Spring Peepers

The chirping call of spring peepers, Pseudacris crucifer, is my favorite sound of spring. Perhaps it was my upbringing in swampy Louisiana that draws me to frog songs. I often find myself rolling down the windows as I drive home along Muddy Creek Road in southern Anne Arundel County to catch a wave of springtime from the marshes and wetlands along the road.
    The chorus of these tiny frogs is one of our first harbingers of warmer temperatures and longer days. You’ll hear them long before spring’s official arrival.
    “It’s that time of the year, getting a little warmer,” says DNR’s Glenn Therres. “We heard them a couple of weeks ago. Then the cold front quieted them down. Now they’re itching to jump out and start singing.”
    Peepers spend the winter in hibernation, to the point of being frozen alive.
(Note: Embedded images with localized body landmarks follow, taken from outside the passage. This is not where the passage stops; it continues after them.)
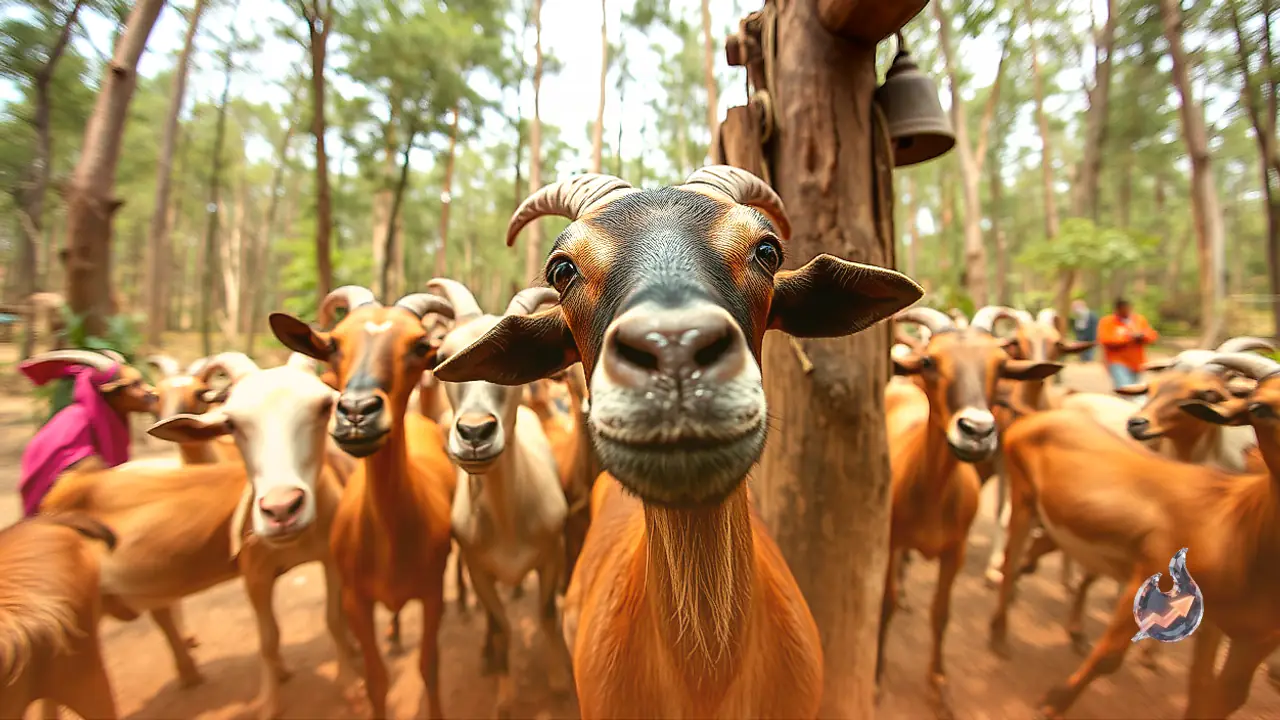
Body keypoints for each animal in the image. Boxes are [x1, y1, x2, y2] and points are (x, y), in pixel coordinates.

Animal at [270, 286, 459, 719]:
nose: (357, 412)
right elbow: (377, 680)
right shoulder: (356, 599)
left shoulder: (433, 594)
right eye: (333, 344)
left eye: (420, 345)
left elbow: (429, 666)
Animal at [428, 279, 573, 716]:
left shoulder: (552, 554)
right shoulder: (478, 571)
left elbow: (546, 614)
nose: (475, 433)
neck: (509, 524)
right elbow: (502, 625)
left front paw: (559, 679)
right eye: (441, 356)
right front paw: (505, 695)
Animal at [883, 307, 1063, 717]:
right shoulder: (888, 542)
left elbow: (941, 614)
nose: (977, 431)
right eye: (929, 361)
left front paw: (939, 685)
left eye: (1001, 364)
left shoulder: (956, 550)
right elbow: (884, 604)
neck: (931, 498)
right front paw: (875, 677)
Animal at [987, 349, 1280, 718]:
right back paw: (1000, 636)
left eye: (1208, 392)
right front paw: (1053, 702)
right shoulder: (1149, 576)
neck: (1238, 524)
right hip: (1023, 499)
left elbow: (1213, 691)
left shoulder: (1243, 637)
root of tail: (1038, 417)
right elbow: (1110, 656)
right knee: (1012, 559)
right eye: (1259, 407)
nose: (1139, 425)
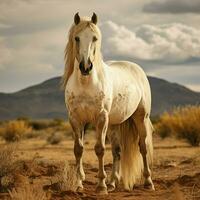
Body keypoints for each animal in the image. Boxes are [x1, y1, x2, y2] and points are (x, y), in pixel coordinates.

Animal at [62, 12, 155, 194]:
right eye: (76, 38)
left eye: (95, 38)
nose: (85, 67)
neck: (86, 84)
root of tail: (136, 68)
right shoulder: (75, 119)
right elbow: (78, 149)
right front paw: (79, 184)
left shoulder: (101, 118)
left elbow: (99, 149)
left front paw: (101, 186)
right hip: (114, 124)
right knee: (117, 151)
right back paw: (112, 183)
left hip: (140, 118)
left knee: (143, 147)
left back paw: (148, 182)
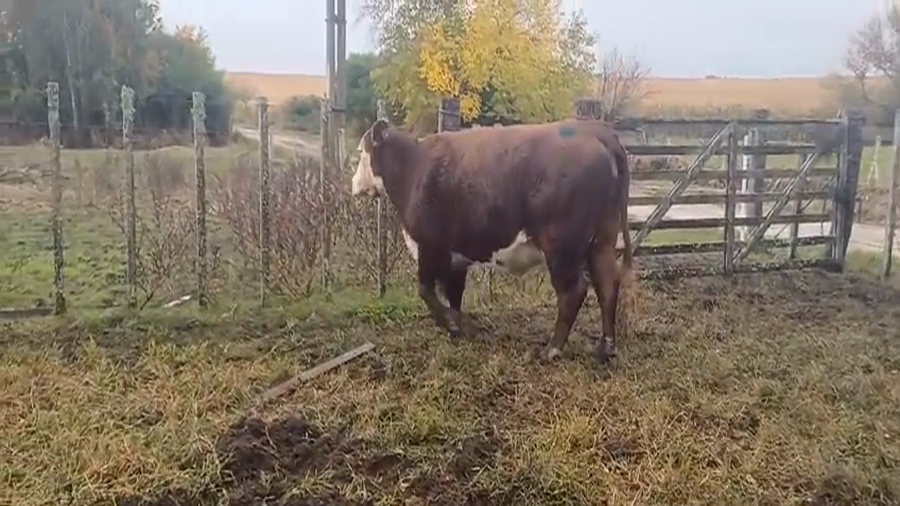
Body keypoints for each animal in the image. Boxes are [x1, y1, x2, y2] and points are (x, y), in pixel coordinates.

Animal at [351, 119, 633, 363]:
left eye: (361, 152)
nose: (353, 183)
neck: (413, 168)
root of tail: (593, 129)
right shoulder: (455, 256)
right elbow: (454, 294)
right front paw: (459, 328)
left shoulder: (430, 247)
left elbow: (426, 290)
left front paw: (452, 326)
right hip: (602, 240)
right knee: (607, 285)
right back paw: (606, 349)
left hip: (561, 247)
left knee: (573, 292)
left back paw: (551, 350)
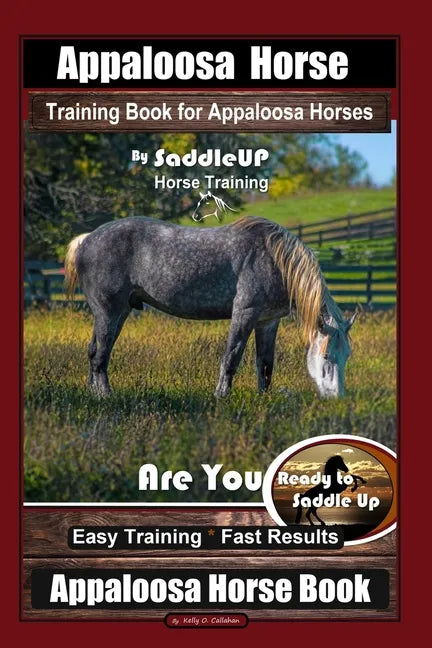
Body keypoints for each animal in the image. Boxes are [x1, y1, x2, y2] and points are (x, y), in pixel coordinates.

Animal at [64, 215, 357, 398]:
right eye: (327, 356)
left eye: (347, 356)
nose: (337, 397)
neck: (275, 260)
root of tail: (86, 239)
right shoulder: (244, 313)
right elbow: (232, 356)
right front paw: (221, 394)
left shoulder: (267, 321)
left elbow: (265, 363)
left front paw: (264, 397)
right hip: (108, 312)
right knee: (101, 356)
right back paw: (105, 395)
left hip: (117, 312)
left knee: (94, 352)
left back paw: (92, 392)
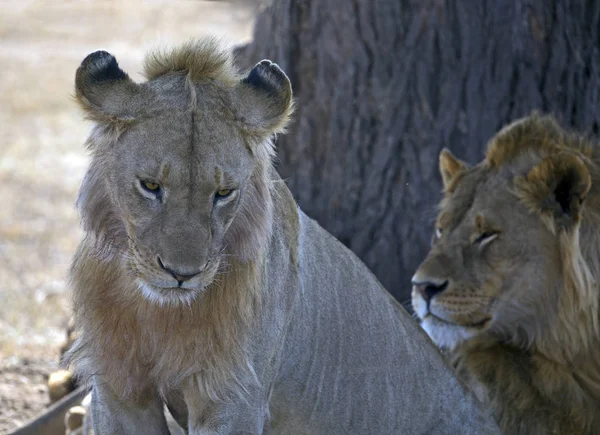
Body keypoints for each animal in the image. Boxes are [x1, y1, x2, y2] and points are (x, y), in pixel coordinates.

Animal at [65, 39, 500, 434]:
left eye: (224, 193)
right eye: (151, 186)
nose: (181, 275)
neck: (157, 313)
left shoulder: (234, 399)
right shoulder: (119, 390)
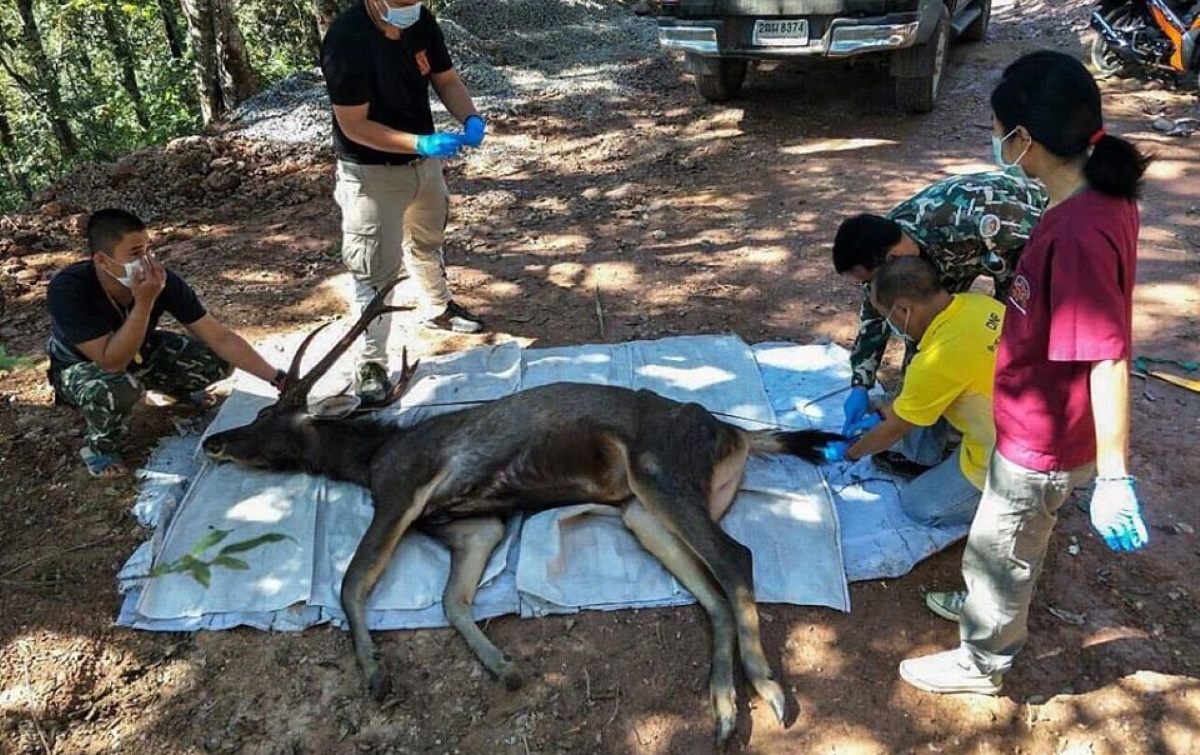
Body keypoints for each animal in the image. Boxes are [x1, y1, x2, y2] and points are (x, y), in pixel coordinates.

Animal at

Surprisingly, they can survive up to a week after being frozen. Their blood contains a biological antifreeze that prevents immediate death. Peepers emerge from hibernation once temperatures being their annual rise.
    The song we hear is the males’ inflating their vocal sacs to attract the ladies. Biologists think the females prefer the loudest singers. Their calls have been compared to a refrain of sleigh bells, and that’s music to my ears.
    While they are easy to hear, I can’t recall seeing a spring peeper. Trying to sneak up on one is near impossible as this species is primed to jump for its life.
    These high-pitched amphibians are tiny brownish-yellow, olive or gray frogs with a dark X on their back. They are also small; one can fit on a fingertip.
    “Listen and look for them in shallow-water ponds without fish; otherwise tadpoles become fish bait,” Therres advises. “They show up in wet depressions in woods and fields, sediment ponds, in almost any shallow body of water that persists for a couple of months.”
    After Romeo has wooed his Juliet, tadpoles emerge in two to three weeks, meaning more peepers to sing us into next spring.
    They are probably Maryland’s most common frog species, Therres says, “and definitely the most vocal.”